## Exercise prompt
Return the lines of the material word for word, from its start through the line containing "COCINAS LUJO PREMIUM RESTAURANTES", inclusive. Leave the pictures out of your answer.

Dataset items
Segment Open

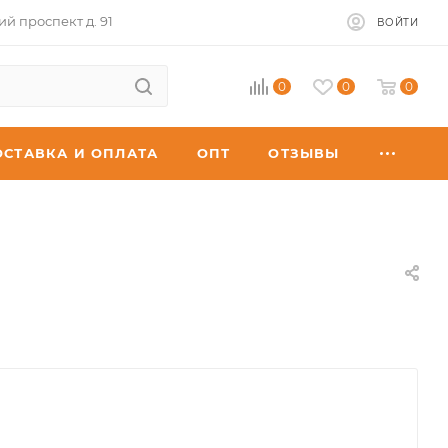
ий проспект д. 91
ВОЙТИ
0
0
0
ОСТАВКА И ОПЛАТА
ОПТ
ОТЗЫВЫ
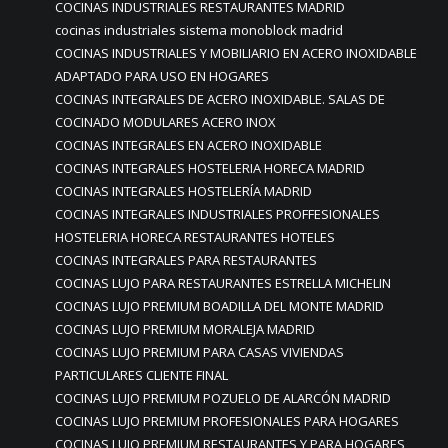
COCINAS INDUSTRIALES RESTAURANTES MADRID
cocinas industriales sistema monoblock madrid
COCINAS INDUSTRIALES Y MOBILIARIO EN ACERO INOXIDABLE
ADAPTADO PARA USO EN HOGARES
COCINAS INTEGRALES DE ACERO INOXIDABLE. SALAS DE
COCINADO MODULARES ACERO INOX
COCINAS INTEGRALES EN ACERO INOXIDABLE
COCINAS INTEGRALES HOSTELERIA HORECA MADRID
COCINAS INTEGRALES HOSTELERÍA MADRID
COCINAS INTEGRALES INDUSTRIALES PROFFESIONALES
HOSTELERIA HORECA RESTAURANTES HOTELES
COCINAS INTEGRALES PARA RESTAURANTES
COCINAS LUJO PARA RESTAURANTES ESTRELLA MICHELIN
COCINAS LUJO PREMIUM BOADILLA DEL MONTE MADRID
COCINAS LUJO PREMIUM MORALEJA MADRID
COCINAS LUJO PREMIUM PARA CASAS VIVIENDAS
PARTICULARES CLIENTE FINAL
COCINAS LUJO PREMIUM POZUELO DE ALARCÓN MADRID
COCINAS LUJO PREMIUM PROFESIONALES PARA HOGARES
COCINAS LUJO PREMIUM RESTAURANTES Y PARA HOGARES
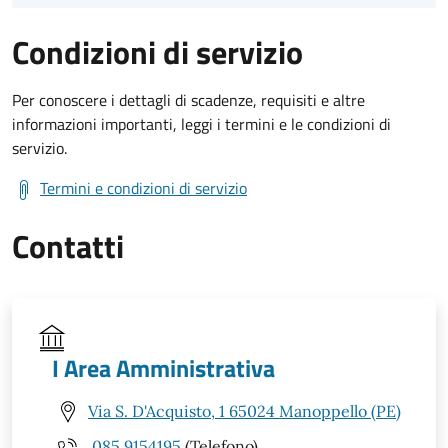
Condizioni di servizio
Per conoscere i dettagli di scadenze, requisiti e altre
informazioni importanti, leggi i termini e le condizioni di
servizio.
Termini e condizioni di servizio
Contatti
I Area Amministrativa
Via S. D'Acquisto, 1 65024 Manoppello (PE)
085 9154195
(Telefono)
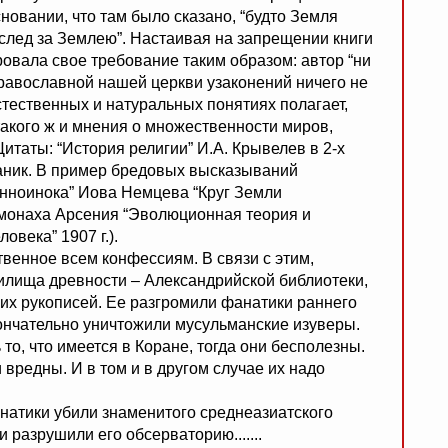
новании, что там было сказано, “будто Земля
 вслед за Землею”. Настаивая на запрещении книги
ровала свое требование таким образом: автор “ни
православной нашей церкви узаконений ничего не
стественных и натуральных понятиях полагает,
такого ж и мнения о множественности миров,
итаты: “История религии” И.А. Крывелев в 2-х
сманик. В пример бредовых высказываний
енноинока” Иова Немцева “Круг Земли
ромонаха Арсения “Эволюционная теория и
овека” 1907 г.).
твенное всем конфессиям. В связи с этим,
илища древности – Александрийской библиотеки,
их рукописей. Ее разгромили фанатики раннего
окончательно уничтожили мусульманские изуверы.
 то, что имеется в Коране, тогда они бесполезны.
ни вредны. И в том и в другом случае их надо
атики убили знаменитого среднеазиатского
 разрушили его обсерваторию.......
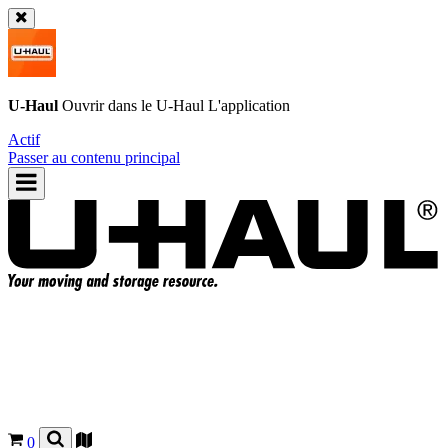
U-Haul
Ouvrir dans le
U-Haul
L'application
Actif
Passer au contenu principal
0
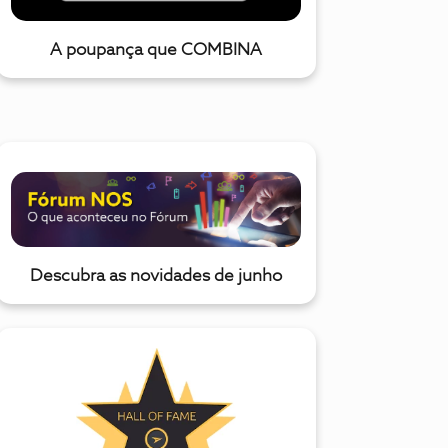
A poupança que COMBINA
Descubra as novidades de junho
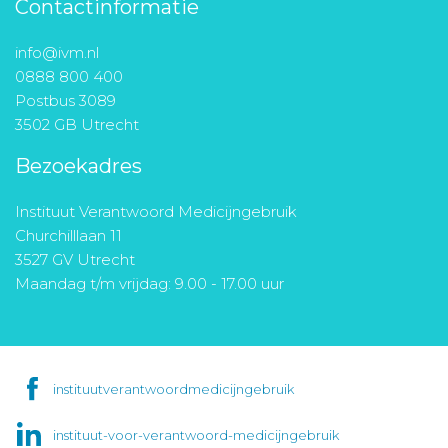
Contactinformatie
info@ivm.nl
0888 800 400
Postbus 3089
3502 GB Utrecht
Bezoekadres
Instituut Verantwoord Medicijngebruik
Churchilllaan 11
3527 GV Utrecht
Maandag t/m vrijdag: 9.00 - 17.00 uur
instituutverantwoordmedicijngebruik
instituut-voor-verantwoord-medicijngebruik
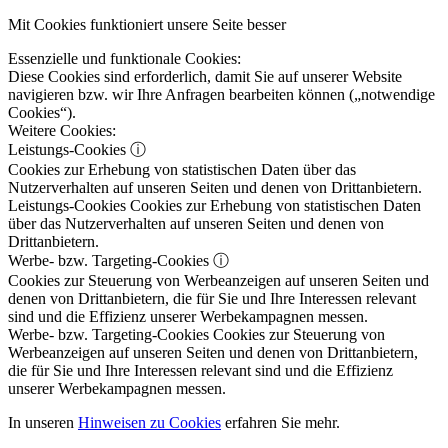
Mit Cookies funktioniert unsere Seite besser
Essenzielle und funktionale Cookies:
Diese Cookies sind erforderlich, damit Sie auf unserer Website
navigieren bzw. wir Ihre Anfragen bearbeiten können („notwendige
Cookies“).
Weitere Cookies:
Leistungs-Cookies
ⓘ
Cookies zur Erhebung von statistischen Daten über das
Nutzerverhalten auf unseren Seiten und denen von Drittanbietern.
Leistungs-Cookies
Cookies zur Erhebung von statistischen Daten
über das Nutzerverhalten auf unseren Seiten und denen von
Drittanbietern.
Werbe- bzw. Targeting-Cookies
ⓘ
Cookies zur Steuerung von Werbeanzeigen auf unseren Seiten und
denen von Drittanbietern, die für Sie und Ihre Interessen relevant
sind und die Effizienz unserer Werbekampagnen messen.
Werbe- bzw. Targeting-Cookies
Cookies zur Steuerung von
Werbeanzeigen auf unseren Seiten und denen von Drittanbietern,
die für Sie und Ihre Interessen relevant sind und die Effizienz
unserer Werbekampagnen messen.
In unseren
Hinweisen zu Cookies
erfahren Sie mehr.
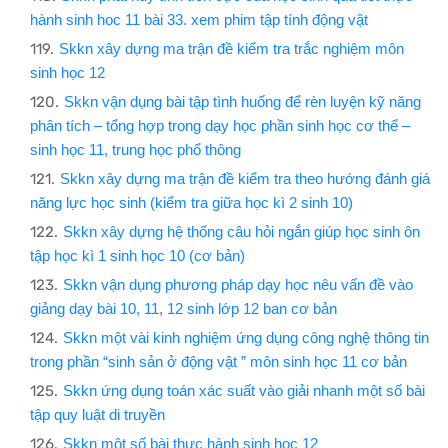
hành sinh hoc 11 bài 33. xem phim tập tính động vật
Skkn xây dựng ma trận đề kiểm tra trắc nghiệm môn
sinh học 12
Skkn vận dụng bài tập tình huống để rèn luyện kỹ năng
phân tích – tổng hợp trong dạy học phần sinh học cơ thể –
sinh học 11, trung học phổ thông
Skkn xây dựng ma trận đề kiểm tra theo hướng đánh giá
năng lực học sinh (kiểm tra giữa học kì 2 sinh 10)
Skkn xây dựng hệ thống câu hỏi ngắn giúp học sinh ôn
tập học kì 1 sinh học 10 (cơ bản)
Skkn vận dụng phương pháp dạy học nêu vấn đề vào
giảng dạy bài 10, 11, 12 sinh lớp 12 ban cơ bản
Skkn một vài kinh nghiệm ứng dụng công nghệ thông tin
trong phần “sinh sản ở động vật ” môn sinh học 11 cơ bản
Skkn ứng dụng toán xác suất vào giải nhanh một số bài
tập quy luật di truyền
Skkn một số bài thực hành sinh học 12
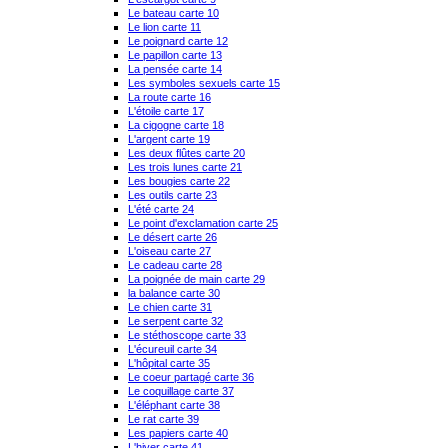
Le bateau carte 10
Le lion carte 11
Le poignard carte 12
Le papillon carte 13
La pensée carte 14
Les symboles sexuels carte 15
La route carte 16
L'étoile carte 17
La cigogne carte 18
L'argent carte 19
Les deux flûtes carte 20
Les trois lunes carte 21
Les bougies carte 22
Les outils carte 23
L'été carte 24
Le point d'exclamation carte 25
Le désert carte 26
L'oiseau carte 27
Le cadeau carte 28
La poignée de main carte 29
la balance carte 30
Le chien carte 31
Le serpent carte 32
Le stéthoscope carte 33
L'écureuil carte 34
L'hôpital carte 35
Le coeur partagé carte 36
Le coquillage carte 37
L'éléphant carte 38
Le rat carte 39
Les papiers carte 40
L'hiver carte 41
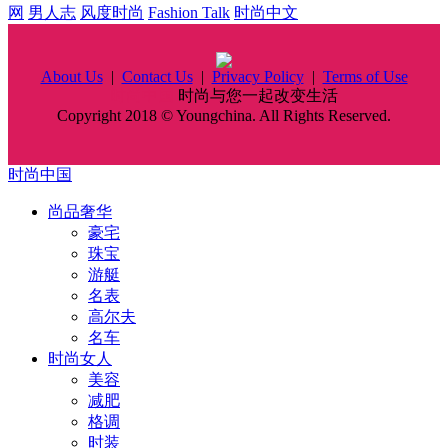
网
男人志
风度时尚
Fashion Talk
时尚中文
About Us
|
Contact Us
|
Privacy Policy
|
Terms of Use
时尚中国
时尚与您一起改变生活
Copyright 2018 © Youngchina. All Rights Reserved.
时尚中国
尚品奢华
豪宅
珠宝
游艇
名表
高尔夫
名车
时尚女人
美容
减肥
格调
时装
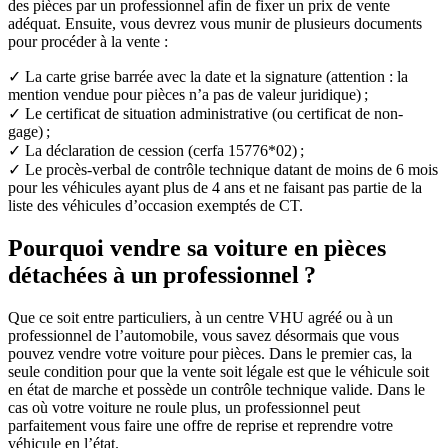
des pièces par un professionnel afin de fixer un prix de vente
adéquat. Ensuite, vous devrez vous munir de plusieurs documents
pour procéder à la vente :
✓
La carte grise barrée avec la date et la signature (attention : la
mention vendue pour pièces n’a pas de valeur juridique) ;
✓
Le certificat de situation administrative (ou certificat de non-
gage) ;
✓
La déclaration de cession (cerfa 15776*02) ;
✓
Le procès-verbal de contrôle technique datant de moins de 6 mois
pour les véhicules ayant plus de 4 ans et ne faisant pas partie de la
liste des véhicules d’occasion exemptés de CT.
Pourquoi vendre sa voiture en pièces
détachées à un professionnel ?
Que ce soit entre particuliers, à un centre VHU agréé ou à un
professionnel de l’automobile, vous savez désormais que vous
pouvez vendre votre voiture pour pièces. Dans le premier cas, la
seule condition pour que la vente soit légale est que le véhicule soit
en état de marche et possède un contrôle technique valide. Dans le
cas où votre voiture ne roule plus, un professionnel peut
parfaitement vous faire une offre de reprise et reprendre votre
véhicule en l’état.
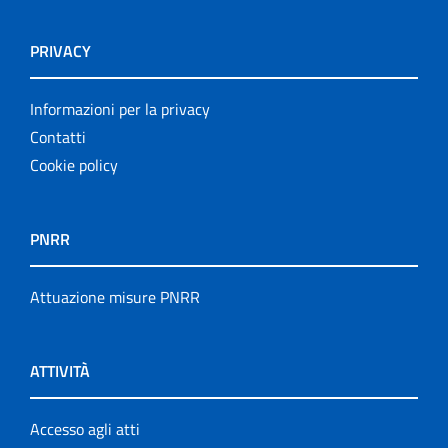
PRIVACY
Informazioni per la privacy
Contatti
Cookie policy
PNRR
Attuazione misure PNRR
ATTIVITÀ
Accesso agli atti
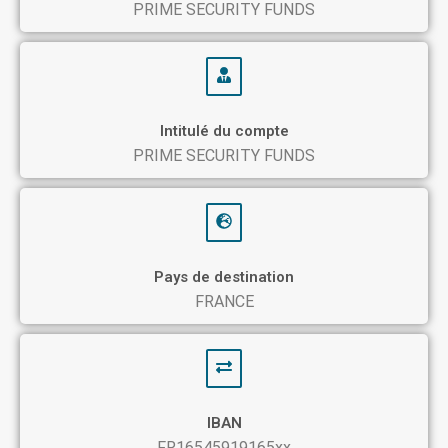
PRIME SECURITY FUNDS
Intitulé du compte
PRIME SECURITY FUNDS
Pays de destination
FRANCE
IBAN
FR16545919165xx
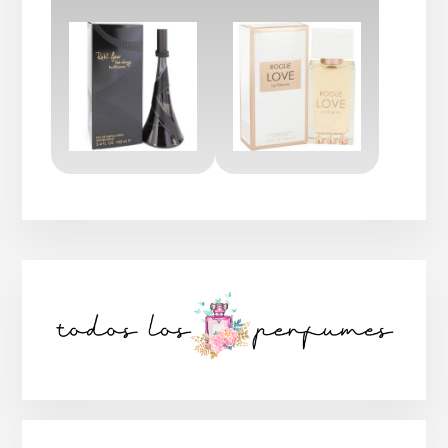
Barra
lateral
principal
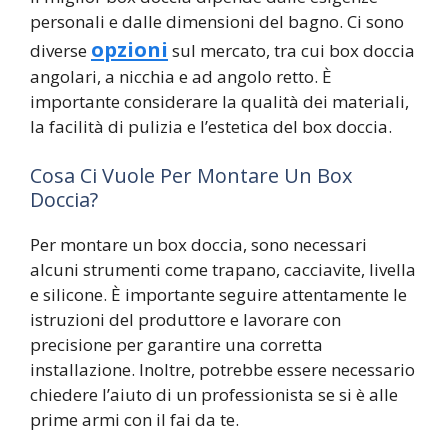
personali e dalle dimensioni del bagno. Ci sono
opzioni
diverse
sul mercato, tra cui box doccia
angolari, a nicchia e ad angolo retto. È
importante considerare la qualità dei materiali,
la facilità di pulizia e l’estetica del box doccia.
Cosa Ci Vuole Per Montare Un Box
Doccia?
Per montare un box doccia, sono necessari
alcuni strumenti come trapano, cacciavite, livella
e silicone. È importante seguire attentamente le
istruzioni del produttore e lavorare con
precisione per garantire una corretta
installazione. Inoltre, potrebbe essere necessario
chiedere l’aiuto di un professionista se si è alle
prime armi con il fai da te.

Segment Closed

## Problem solution
ий проспект д. 91
ВОЙТИ
0
0
0
ОСТАВКА И ОПЛАТА
ОПТ
ОТЗЫВЫ
COCINAS INDUSTRIALES RESTAURANTES MADRID
cocinas industriales sistema monoblock madrid
COCINAS INDUSTRIALES Y MOBILIARIO EN ACERO INOXIDABLE
ADAPTADO PARA USO EN HOGARES
COCINAS INTEGRALES DE ACERO INOXIDABLE. SALAS DE
COCINADO MODULARES ACERO INOX
COCINAS INTEGRALES EN ACERO INOXIDABLE
COCINAS INTEGRALES HOSTELERIA HORECA MADRID
COCINAS INTEGRALES HOSTELERÍA MADRID
COCINAS INTEGRALES INDUSTRIALES PROFFESIONALES
HOSTELERIA HORECA RESTAURANTES HOTELES
COCINAS INTEGRALES PARA RESTAURANTES
COCINAS LUJO PARA RESTAURANTES ESTRELLA MICHELIN
COCINAS LUJO PREMIUM BOADILLA DEL MONTE MADRID
COCINAS LUJO PREMIUM MORALEJA MADRID
COCINAS LUJO PREMIUM PARA CASAS VIVIENDAS
PARTICULARES CLIENTE FINAL
COCINAS LUJO PREMIUM POZUELO DE ALARCÓN MADRID
COCINAS LUJO PREMIUM PROFESIONALES PARA HOGARES
COCINAS LUJO PREMIUM RESTAURANTES Y PARA HOGARES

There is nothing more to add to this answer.